_YOUR ASSIGNMENT_
Copy every record word for word. The images stay behind.
- - -
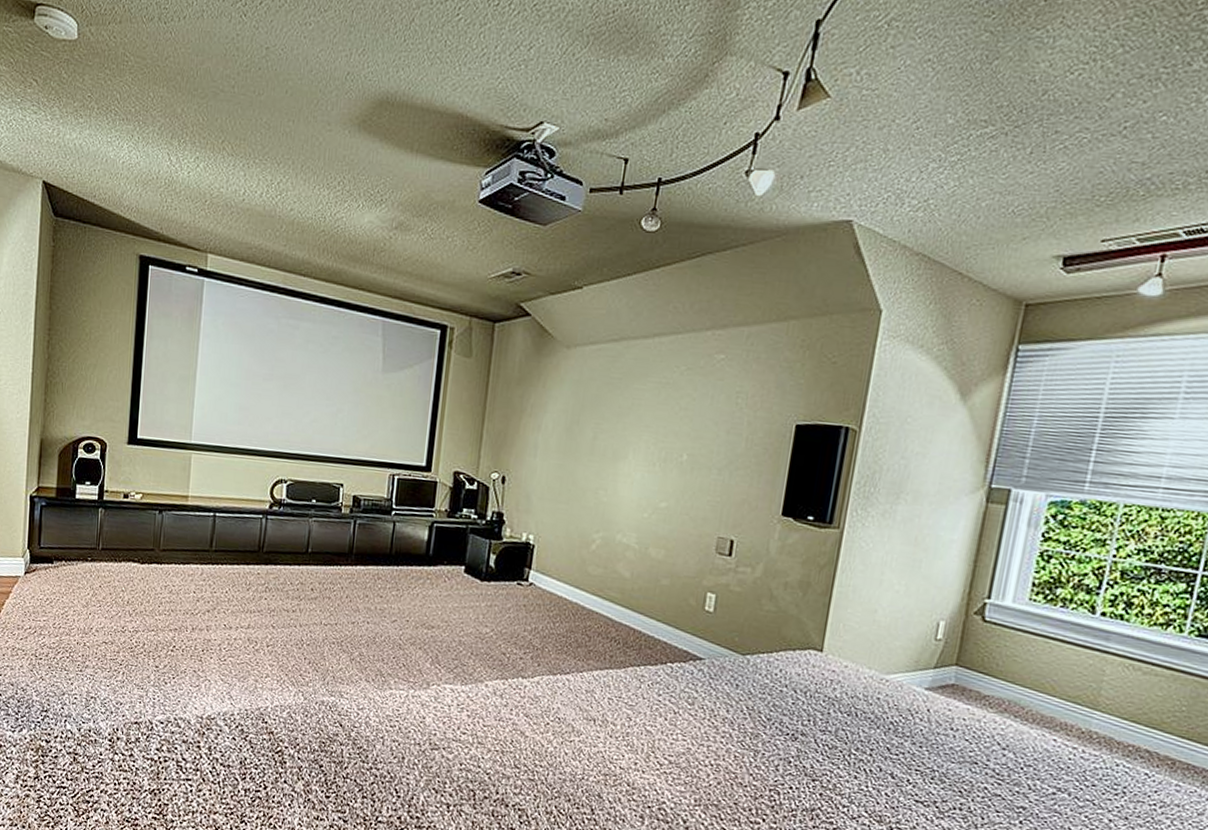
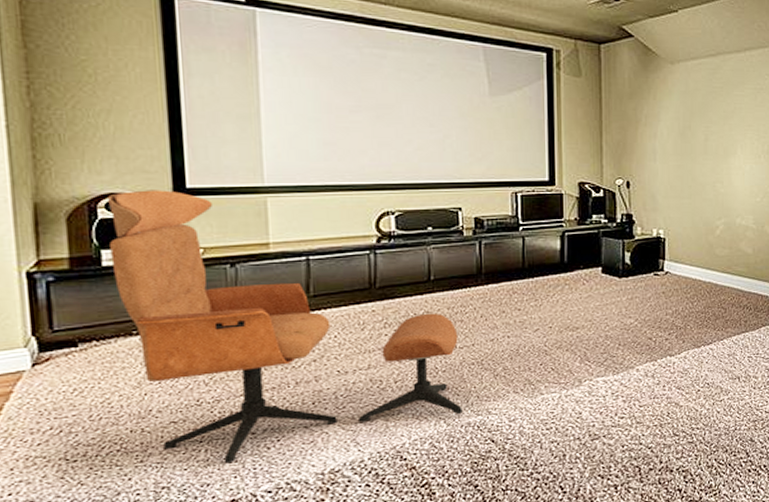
lounge chair: none [82,436,325,691] -> present [108,190,463,464]

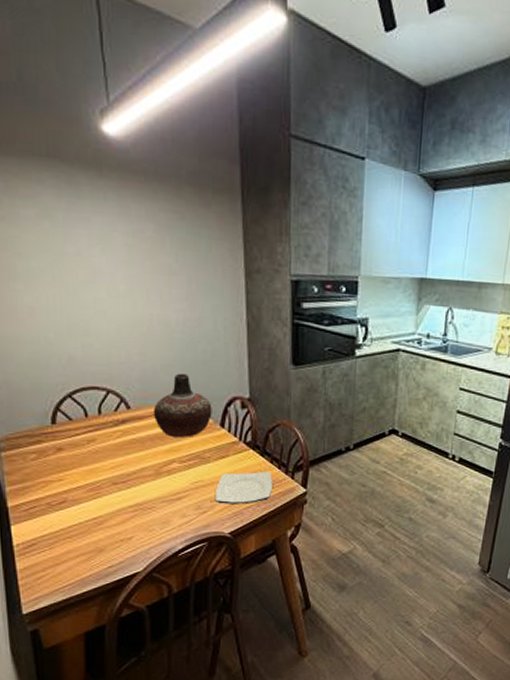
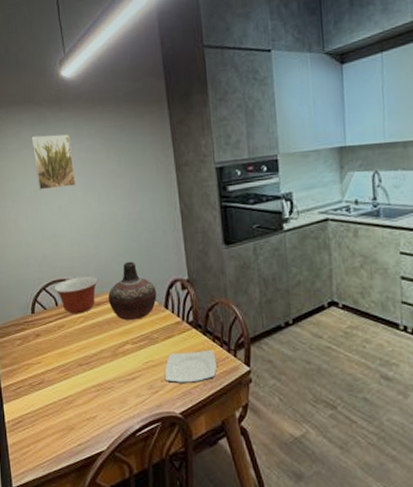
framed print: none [55,204,118,277] -> present [31,134,76,190]
mixing bowl: none [83,385,141,428] -> present [54,276,98,314]

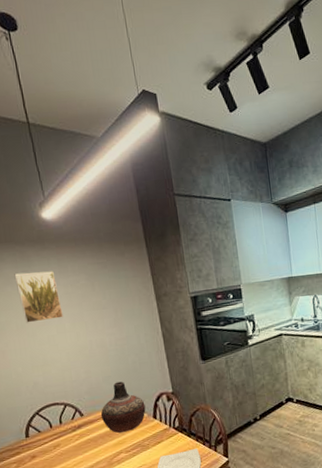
mixing bowl: present [54,276,98,314] -> none [47,398,90,434]

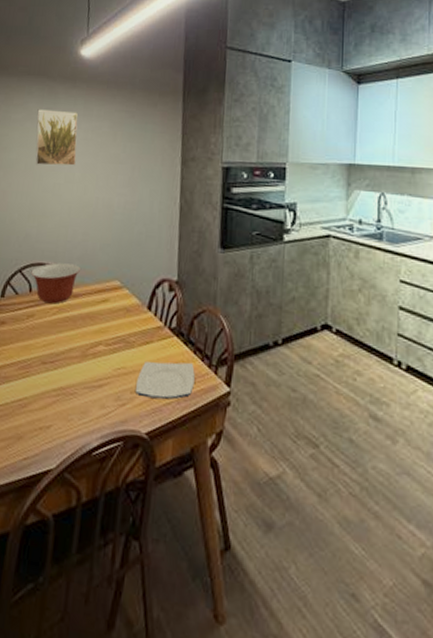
mixing bowl: none [47,398,90,434] -> present [30,263,81,304]
vase: present [100,381,146,434] -> none [87,253,142,319]

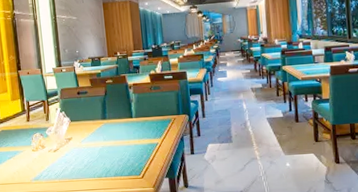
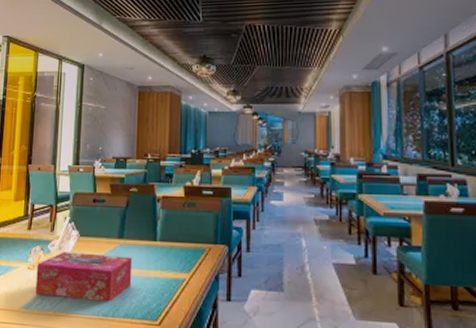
tissue box: none [39,132,117,169] -> present [35,252,133,302]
- - -
_RESULT_
lounge chair: none [82,436,325,691] -> present [108,190,463,464]

framed print: none [55,204,118,277] -> present [31,134,76,190]
mixing bowl: none [83,385,141,428] -> present [54,276,98,314]

mixing bowl: present [54,276,98,314] -> none [47,398,90,434]

mixing bowl: none [47,398,90,434] -> present [30,263,81,304]
vase: present [100,381,146,434] -> none [87,253,142,319]

tissue box: none [39,132,117,169] -> present [35,252,133,302]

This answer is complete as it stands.